- **PROVIDED PASSAGE**:

Segment Open

- Date: February 26 – March 3
- Edition: 14th (men) / 7th (women)
- Surface: Clay / Outdoor
- Location: Acapulco, Mexico

Champions

Men's singles
- Juan Ignacio Chela

Women's singles
- Émilie Loit

Men's doubles
- Potito Starace / Martín Vassallo Argüello

Women's doubles
- Lourdes Domínguez Lino / Arantxa Parra Santonja
- ← 2006 · Mexican Open · 2008 →

= 2007 Abierto Mexicano Telcel =

The 2007 Abierto Mexicano Telcel was a tennis tournament played on outdoor clay courts. It was the 14th edition of the men's tournament (7th for the women) of the Abierto Mexicano Telcel, and was part of the International Series Gold of the 2007 ATP Tour, and of the Tier III Series of the 2007 WTA Tour. Both the men's and the women's events took place at the Fairmont Acapulco Princess in Acapulco, Mexico, from February 26 through March 3, 2007.

The men's draw was led by former World No. 1, Cincinnati Masters and Costa do Sauípe runner-up Juan Carlos Ferrero, Kitzbühel titlist and Auckland semifinalist Agustín Calleri, and Buenos Aires semifinalist Nicolás Almagro. Other seeded players were defending finalist and Costa do Sauípe semifinalist, Juan Ignacio Chela, Stuttgart doubles winner Gastón Gaudio, Nicolás Massú, José Acasuso and Carlos Moyá.

Segment Closed

Pixel coordinate lists
Segment Open

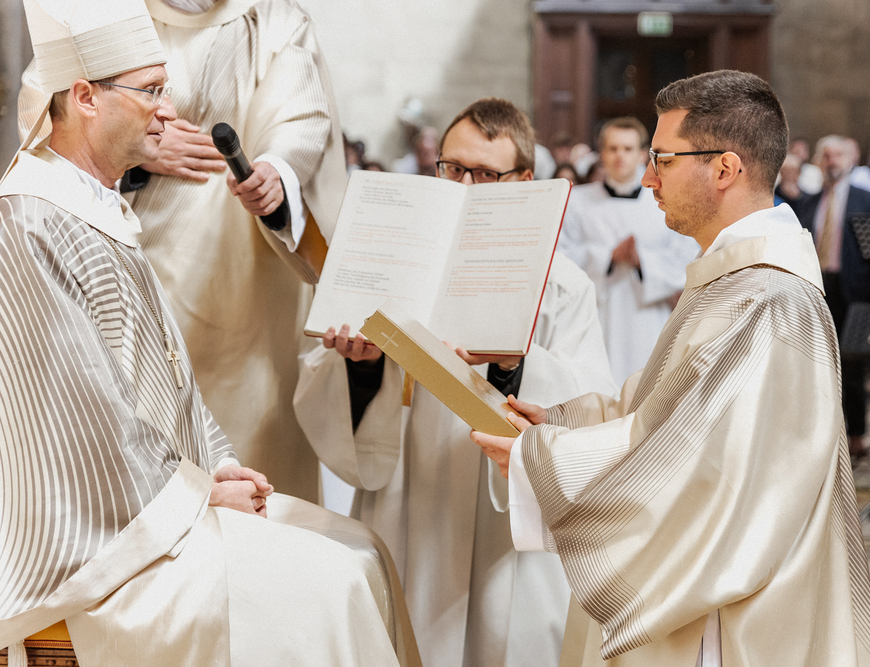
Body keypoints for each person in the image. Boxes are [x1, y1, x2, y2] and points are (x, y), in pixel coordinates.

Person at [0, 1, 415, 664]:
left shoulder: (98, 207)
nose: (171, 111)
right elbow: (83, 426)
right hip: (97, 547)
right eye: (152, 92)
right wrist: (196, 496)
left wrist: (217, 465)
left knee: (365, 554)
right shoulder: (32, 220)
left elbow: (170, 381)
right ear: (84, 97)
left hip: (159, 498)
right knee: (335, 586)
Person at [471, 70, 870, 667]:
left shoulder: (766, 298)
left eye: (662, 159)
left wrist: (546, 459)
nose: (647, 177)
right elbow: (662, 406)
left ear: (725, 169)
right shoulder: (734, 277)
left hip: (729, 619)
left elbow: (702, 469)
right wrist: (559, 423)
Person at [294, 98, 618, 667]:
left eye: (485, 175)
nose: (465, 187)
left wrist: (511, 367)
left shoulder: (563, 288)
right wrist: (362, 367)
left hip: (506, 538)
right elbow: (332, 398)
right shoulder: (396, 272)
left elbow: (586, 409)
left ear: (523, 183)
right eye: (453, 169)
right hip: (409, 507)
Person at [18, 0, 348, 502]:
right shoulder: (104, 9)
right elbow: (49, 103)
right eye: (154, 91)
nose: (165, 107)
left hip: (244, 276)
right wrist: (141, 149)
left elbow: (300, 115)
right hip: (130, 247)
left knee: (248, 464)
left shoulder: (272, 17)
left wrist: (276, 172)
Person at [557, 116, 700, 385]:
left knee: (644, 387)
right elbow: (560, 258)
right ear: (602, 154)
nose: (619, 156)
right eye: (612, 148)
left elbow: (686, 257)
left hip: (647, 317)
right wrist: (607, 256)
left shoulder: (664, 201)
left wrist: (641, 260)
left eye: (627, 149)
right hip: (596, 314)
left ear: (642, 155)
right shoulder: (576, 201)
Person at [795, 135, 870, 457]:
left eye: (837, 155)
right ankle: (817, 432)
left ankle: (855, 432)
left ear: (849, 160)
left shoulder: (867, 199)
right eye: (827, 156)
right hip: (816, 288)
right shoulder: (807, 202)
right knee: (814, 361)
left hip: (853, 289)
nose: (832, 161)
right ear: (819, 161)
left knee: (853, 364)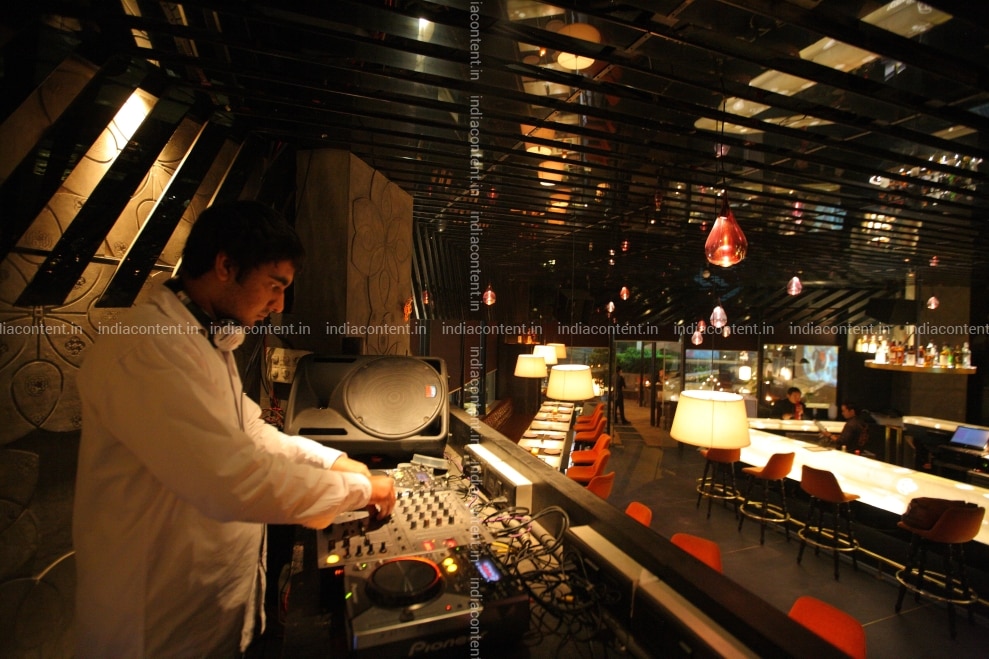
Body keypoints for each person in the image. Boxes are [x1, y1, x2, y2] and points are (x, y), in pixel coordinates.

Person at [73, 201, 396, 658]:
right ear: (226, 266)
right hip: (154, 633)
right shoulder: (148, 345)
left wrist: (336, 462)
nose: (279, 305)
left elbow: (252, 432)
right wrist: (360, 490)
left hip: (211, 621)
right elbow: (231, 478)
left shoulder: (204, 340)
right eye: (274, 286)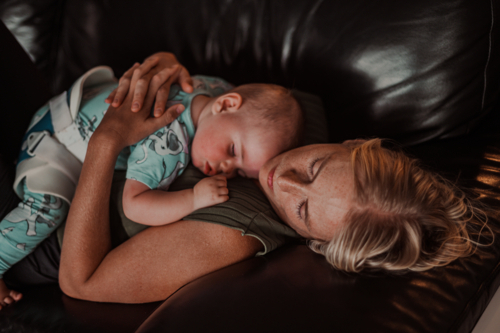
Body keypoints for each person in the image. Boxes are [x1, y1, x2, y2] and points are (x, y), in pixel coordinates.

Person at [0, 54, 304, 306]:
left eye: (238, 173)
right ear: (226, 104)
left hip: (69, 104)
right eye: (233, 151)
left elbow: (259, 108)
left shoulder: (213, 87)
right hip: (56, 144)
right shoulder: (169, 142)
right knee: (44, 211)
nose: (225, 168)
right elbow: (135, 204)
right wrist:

Segment Closed

- **WORK REQUEST 1**: According to the tennis tournament text, at which venue were the 2007 men's and women's events held?
- **WORK REQUEST 2**: Transcribe the part of the tennis tournament text starting with "The 2007 Abierto" and going on through "March 3, 2007.".
The data was taken from a different source than the text.

- **TASK SOLUTION 1**: The Fairmont Acapulco Princess in Acapulco, Mexico.

- **TASK SOLUTION 2**:
The 2007 Abierto Mexicano Telcel was a tennis tournament played on outdoor clay courts. It was the 14th edition of the men's tournament (7th for the women) of the Abierto Mexicano Telcel, and was part of the International Series Gold of the 2007 ATP Tour, and of the Tier III Series of the 2007 WTA Tour. Both the men's and the women's events took place at the Fairmont Acapulco Princess in Acapulco, Mexico, from February 26 through March 3, 2007.